Blacknose sharks have received very little research attention aside from genetic and life history studies, and management measures are based on these data along with fishery-dependent catch data. This species is federally managed in US waters and are separated into two populations – Gulf of Mexico and Atlantic – with the Florida Keys serving as a barrier to genetic mixing (labeled the Florida Vicariance Zone). While certain ecological characteristics such as reproductive cycles differ in these populations, individuals or both populations, determined by genetics, are found to use areas in the Florida Keys and Florida Bay.
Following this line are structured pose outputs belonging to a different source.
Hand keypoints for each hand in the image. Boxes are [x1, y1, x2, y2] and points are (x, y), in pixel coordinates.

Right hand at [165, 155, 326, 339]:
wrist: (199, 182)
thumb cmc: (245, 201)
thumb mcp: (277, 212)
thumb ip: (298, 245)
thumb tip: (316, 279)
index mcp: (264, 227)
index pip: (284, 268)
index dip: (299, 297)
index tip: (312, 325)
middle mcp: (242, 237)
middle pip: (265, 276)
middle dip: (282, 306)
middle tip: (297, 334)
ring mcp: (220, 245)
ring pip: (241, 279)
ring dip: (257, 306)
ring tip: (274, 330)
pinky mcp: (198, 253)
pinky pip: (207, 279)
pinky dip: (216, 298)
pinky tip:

Hypotheses to explain these observations suggest that sexually mature individuals demonstrate philopatry, or a tendency to use particular areas (in this case, for mating and pupping), that are spatially explicit between populations. So, in the meantime, these individuals roam as they please, exhibiting sympatry without gene mixing along the Florida Vicariance Zone. I will be acoustically tagging blacknose sharks in this area in an attempt to describe their movement ecology and migration corridors for the respective populations, with the hope of elucidating the importance of the Florida Keys and Florida Bay to the two populations. These data will be extremely useful in conjunction with published genetic studies for the evaluation of current management measures, as well as contribute to the understanding of a cosmopolitan yet understudied species.

Aims & objectives

Describe seasonal movement patterns of the two separately managed stocks of blacknose sharks in Florida waters.  Determine the functional role of Florida Bay and the Florida Keys for blacknose sharks from both populations.  Provide comprehensive movement, habitat use and phenology information for use in updated management strategies for blacknose sharks.